Features of Spatial World Model technology

1.- Construction of a spatial model of the environment using 3D scene graphs focused on the interactions between people, robots and objects

In physical environments, the spatial situation changes dynamically as the actors present in the space (i.e., people, robots, etc.) move and interact. Although technologies using camera-captured data to understand these spatial dynamics have been explored, significant differences in the field of view of each camera and variations in appearance—such as distortions—between fixed and moving cameras have hindered their real-time application.

For this reason, instead of relying on pixel-level integration, which is highly sensitive to differences in appearance, Fujitsu has developed a technology that uses cameras to evaluate space through 3D scene graphs; that is, hierarchical data structures that organize all objects in physical space as nodes within a graph. This approach minimizes the impact of field of view and distortion, enabling real-time understanding of complex and constantly changing real-world environments.

2. Prediction of future states and behaviors through modeling of interactions between people, robots and objects

For humans and robots to work together seamlessly, robots must be able to understand the intentions behind human actions and predict future behavior. World model technologies that allow robots to anticipate changes and act in their immediate environment are being extensively researched, but so far they have been limited to modeling only the near environment, failing to capture the dynamic changes that occur across an entire space.

The new method developed by Fujitsu accurately estimates behavioral intentions by interpreting causal relationships arising from various interactions between actors and objects within a space. By using this data to predict future actions, the technology helps avoid collisions and generate optimal cooperative action plans for multiple autonomous robots.

In tests conducted with publicly referenced academic datasets, it was confirmed that this technology can improve the accuracy of behavioral intention estimation by up to three times. [1].

Context

AI technology, which until now has been developed primarily in digital environments, is beginning to be applied to real-world scenarios. Physical AI is a branch of artificial intelligence in which AI is trained to understand the laws of physics and act autonomously, and it will play a key role in solving various real-world challenges, such as autonomous driving and smart factories. This approach is generating considerable interest as a potential way to help alleviate Japan's growing labor shortage and improve industrial productivity.
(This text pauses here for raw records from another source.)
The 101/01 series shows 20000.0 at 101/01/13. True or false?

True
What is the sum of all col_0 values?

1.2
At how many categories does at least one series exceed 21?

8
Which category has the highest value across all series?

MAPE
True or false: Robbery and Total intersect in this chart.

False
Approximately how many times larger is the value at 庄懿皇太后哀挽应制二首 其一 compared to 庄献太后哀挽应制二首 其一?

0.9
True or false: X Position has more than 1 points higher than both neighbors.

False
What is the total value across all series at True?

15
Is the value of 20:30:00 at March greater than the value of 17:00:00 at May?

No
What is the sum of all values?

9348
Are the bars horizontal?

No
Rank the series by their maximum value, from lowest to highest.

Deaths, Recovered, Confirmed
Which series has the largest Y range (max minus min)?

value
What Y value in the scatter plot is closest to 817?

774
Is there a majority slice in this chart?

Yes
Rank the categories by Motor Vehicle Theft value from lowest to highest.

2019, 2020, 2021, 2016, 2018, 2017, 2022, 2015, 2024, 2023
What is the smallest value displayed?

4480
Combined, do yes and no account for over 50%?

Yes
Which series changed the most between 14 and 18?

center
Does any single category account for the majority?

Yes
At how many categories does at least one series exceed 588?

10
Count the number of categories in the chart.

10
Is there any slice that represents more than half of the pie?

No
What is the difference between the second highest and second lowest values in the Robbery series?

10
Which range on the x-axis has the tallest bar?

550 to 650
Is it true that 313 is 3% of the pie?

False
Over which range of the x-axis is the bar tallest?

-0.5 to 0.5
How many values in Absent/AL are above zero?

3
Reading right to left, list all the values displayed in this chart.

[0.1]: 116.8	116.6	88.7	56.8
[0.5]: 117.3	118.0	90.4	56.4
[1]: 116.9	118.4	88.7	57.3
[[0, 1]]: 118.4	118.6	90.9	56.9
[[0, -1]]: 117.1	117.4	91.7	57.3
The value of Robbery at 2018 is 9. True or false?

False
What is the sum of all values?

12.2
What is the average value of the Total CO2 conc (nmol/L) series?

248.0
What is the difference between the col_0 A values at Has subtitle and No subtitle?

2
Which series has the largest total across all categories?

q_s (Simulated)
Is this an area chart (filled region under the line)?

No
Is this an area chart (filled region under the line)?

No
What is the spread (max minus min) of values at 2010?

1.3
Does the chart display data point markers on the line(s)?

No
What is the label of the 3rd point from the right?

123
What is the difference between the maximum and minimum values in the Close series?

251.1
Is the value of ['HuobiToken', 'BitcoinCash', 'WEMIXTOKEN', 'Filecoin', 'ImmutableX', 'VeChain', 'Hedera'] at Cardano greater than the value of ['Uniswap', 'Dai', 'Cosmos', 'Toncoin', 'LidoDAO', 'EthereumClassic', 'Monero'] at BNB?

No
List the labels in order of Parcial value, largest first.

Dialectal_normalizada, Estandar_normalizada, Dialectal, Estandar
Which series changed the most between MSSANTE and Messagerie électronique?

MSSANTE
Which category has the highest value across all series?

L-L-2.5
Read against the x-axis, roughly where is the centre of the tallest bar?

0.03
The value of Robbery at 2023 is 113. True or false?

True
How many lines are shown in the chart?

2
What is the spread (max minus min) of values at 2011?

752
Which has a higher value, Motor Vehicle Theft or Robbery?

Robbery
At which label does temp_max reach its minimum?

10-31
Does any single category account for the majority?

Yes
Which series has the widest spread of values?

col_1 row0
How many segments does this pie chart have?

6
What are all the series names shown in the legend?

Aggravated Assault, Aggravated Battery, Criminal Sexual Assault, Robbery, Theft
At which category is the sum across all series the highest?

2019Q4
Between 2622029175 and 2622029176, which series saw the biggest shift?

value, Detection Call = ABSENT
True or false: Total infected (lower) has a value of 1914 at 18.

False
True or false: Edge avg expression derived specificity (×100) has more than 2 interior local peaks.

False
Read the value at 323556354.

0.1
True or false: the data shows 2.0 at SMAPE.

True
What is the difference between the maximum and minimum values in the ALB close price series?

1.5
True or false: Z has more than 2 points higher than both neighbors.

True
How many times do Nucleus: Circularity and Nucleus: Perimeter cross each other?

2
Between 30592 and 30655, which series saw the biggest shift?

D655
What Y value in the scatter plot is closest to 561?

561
However, current applications of physical AI are largely limited to structured environments with defined routes, such as manufacturing plants or logistics warehouses. In homes and offices, where human movements are less predictable and the arrangement of objects changes frequently, AI struggles to assess spatial dynamics, rendering current solutions impractical. Furthermore, in environments requiring collaboration between large numbers of people and robots, cooperation remains complex, as AI is unable to understand the intentions behind each other's movements.

This new technology is based on Fujitsu's Computer Vision technology, primarily used for analyzing pedestrian traffic in commercial facilities and detecting anomalous behavior for crime prevention, as well as its digital AI technology, including the Fujitsu Kozuchi AI Agent, which autonomously performs tasks alongside humans. It is part of the research efforts of the Spatial Robotics Research Center, which Fujitsu established in April 2025 to bolster its research aimed at creating a new society where humans and robots coexist.

Note

[1] JRDB-Social: Benchmark for estimating human behavior and intentions from images captured by cameras.